Philipson continues, “But what is the Mac like to use? In every department, it beats the PC hands down. The machine itself is quite handsome. The file structure and the way all the utilities work are different, but very easy to get used to and far more intuitive than with Windows.

“That’s the way it is with just about everything on the Mac, you plug it in and it works. Now, none of this is news to Mac users. They have been smugly asserting for years that the Mac is better and easier. I have often criticised Apple over the years, and commented on the Mac’s declining market share, but I have always acknowledged its technical superiority,” Philipson reports. “I was for many years of the opinion that Windows was good enough, and that the advantages of a much greater choice of software and the ready availability of technical support – not to mention the lower cost – made it the more sensible choice. But I eventually tired of the endless reboots, the constant threat of viral infection, and the incredibly clunky nature of Windows. I live on my computer, for work and play, and it’s important to have the best. Once the Mac went with the Intel processor, my mind was made up.”

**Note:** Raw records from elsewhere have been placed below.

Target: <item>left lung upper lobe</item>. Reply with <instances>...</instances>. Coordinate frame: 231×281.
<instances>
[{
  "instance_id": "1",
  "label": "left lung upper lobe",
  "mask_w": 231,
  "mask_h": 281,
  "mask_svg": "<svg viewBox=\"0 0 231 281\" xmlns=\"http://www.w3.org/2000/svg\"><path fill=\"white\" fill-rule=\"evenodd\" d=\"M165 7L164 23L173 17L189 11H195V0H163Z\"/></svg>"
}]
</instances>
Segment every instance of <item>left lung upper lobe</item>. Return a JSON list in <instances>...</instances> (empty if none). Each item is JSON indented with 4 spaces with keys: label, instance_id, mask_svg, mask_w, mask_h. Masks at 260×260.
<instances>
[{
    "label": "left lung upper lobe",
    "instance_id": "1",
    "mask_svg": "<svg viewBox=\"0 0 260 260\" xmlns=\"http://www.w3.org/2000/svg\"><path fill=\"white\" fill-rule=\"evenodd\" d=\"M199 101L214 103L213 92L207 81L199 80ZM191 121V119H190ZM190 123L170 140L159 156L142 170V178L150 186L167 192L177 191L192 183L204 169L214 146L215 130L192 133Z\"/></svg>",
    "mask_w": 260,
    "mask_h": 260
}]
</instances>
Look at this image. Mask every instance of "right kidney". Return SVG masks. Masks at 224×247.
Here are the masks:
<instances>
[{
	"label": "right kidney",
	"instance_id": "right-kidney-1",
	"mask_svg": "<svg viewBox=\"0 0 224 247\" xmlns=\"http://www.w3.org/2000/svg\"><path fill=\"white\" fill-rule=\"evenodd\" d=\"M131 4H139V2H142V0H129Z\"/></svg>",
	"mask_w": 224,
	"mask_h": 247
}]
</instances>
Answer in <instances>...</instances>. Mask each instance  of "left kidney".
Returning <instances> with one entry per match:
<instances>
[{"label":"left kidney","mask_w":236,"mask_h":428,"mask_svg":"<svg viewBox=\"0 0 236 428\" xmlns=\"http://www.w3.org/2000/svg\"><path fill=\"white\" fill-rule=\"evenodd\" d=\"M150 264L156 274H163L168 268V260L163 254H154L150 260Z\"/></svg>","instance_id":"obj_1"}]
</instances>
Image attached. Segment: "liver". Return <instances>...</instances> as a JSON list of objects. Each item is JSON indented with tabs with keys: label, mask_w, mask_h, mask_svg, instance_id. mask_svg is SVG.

Philipson writes, “That means that the Macs can now run Windows. I could set my machine up to boot Windows if I wanted, but I can’t see any reason to do so. I need to run the odd Windows application (my wine cellar software is the most important), but my old PC, now relegated to a corner of my desk, can do that. I can see absolutely no reason why anyone should not run a Macintosh. Microsoft ties itself in knots trying to get Vista to market, while Apple has a better operating system now.”

MacDailyNews Take: Boy, some of these Mac newbies sure love that they have “Intel Inside” even though Mac OS X Tiger is exactly the same thing with PowerPC inside (unless you plan to run Windows at native speeds, of course – which Philipson doesn’t plan to do). We could hand him a PowerBook G4 and he wouldn’t know the difference. Oh well, whatever it takes to get them to finally switch, we guess… and, yes, we digress.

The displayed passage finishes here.